- Feature Stories
- News Flash
- Inspire Innovation
University Launches CyLab
The numbers are startling. Over 114,000 computer virus attacks and computer breaches in 2003. More than $140 billion in damages worldwide, double the previous year.
The potential damage is even worse. Cascading infrastructure collapses, from communications, to utilities, to emergency response networks, could cripple large regions of the country.
To lead the fight against cybercrime and cyberterrorism, Carnegie Mellon has launched a university-wide initiative called CyLab. Working with government and industry, it will develop cutting-edge tools, technologies and practices to secure the Internet and telecommunications systems, eliminate computer viruses, and protect one’s personal privacy and identity. CyLab will work to ensure safety for every computer user, from individuals at home to small businesses and large corporations.
CyLab’s creation makes Carnegie Mellon the only institution with substantial programs in cybersecurity research, education and practice. The lab builds upon Carnegie Mellon’s interdisciplinary problem-solving approach, integrating the Center for Computer and Communications Security, the Sustainable Computing Consortium and the Information Networking Institute (INI). It also works closely with CERT/CC, the world’s first and foremost authority on Internet security, which is housed within the Software Engineering Institute.
Altogether, CyLab engages 120 experts in information assurance, public policy, response and prediction, representing the College of Engineering, the School of Computer Science, the Heinz School and CERT/CC, a federally funded research and development center sponsored by the U.S. Department of Defense. CERT/CC is also a partner with the U.S. Department of Homeland Security in the activities of U.S.-CERT, a national coordination point to prevent, protect from, and respond to Internet attacks.
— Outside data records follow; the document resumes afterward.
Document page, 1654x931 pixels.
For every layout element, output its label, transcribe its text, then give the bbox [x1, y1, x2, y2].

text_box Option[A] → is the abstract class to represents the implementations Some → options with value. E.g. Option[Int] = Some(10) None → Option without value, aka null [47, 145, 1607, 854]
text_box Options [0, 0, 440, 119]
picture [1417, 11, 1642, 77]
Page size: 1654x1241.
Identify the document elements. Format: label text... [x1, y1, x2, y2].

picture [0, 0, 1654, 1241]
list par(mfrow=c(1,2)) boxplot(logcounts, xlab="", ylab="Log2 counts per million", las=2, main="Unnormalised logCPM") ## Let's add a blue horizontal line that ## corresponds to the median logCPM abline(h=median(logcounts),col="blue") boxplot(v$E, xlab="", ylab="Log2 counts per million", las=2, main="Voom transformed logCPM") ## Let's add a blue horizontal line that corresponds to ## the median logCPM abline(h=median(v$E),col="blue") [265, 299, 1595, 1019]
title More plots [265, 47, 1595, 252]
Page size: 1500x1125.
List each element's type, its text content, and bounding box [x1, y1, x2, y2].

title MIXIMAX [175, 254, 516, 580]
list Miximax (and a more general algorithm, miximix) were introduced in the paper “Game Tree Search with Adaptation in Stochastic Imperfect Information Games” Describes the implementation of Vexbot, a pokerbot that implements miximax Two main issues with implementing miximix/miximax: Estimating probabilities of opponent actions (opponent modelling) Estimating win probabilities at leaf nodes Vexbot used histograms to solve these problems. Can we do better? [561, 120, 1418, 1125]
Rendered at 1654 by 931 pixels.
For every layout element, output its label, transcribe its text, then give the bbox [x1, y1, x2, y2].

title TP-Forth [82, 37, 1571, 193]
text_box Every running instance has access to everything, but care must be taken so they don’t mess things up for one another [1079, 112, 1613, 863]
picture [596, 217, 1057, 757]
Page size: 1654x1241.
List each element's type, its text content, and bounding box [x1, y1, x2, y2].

CyLab’s co-directors are Pradeep Khosla, head of Electrical and Computer Engineering and the INI, and Richard Pethia, director of CERT/CC. One of their goals over the next three years is to make 10 million people around the world savvy about cybersecurity.
“Cybersecurity is a problem for all of us,” said Carnegie Mellon President Jared Cohon. “Every time anyone anywhere logs onto a computer, they become part of a network at risk. And, though they may not be aware of it, they contribute to that risk.”
Khosla stressed the importance of educating the public to recognize and thwart security threats. CyLab's education program will be directed by the INI. Nonprofit organizations, schools and the U.S. Department of Homeland Security will assist in disseminating information to the public.
Pethia said the increasing occurrences of identity theft and computer viruses have wreaked havoc on computer systems in the past few years. He said the problem won't be solved without advances in technology, and CyLab is expected to lead the way in that endeavor.